- Chciałbym, żeby debata publiczna była prowadzona w sposób odpowiedzialny i poważny - powiedział były premier Jerzy Buzek. Skomentował w ten sposób ostrą wymianę zdań ws. OFE pomiedzy Jackiem Rostowskim a Leszkiem Balcerowiczem.
Buzek podkreślił, że chciałby "żeby debata publiczna była prowadzona w sposób odpowiedzialny i poważy".
- Żeby nie było w niej insynuacji zwłaszcza, jeśli dotyczy to tak poważnych spraw jak przyszłe emerytury Polaków czy rozwój gospodarki i system finansowy - oświadczył. Dodatkowe pytania dziennikarzy skwitował stwierdzeniem: - Powiedziałem wszystko, co miałem do powiedzenia.
Wymiana ciosów
Odniósł się w ten sposób do trwającej od dłuższego czasu wymiany zdań pomiędzy Rostowskim a Balcerowiczem, głównie w kwestii dotyczącej zmian w OFE. Według Balcerowicza zmiany są niekorzystne i spowodują powiększenie ukrytego długu publicznego. Zarzuty odpiera Rostowski, który we wtorek w "Faktach po Faktach" stwierdził, że "ma wielki żal do Leszka Balcerowicza". Zarzucił mu, że "robi wszystko, żeby storpedować to racjonalne, wyważone i bardzo rozsądne rozwiązanie".
Jerzy Buzek wraz z Jerzym Hausnerem wydali na początku września wspólne oświadczenie, w którym napisali, że propozycja rządu ws. OFE jest szkodliwa dla polskiej gospodarki.

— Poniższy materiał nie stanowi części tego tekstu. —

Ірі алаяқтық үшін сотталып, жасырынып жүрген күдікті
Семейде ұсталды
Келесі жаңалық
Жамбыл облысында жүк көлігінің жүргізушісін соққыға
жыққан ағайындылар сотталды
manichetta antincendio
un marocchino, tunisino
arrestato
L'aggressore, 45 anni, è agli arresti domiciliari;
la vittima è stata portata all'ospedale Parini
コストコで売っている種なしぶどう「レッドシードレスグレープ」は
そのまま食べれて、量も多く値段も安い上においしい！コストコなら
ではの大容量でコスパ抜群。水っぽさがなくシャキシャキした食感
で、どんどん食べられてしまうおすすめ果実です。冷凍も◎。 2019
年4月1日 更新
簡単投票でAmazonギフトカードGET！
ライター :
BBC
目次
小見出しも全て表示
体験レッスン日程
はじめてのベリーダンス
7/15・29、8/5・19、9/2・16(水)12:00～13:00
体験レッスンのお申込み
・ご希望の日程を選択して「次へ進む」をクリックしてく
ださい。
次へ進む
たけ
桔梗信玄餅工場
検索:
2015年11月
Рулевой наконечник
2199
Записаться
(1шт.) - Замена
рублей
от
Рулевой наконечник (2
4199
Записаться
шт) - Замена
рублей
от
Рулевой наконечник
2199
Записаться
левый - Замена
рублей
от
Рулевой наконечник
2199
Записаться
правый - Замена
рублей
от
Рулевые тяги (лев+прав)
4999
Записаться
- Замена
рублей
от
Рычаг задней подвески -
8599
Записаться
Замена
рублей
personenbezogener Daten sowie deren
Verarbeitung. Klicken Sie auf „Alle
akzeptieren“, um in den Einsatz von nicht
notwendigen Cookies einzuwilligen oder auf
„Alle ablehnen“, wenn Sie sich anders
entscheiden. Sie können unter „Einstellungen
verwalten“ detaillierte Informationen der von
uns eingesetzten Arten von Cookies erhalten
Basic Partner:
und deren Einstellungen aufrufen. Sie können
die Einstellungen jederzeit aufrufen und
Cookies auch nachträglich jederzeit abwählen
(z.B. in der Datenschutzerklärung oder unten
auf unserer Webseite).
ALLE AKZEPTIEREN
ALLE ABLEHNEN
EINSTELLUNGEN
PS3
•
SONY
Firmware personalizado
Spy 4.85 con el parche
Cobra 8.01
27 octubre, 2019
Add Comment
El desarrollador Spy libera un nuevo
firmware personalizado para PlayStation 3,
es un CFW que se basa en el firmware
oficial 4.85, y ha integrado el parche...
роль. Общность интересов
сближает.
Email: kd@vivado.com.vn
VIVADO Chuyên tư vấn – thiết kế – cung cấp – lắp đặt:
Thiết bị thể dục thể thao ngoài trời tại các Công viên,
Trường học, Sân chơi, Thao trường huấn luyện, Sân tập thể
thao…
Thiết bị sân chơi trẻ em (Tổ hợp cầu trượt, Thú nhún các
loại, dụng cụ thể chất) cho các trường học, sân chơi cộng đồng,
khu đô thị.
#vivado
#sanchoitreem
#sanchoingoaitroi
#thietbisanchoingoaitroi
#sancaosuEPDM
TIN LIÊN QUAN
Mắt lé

Ich zdaniem w dłuższej perspektywie nie zapewni ona trwałej poprawy stanu finansów publicznych ani ekonomicznego bezpieczeństwa ubezpieczonych.
Oświadczenie skomentował wówczas premier Donald Tusk. - Rozumiem emocje Jerzego Buzka, był premierem, gdy obecny system emerytalny był tworzony. Nie podzielam jego poglądu - mówił Tusk. Zaznaczył też: - Zdajemy sobie sprawę, iż OFE ma wielu interesariuszy.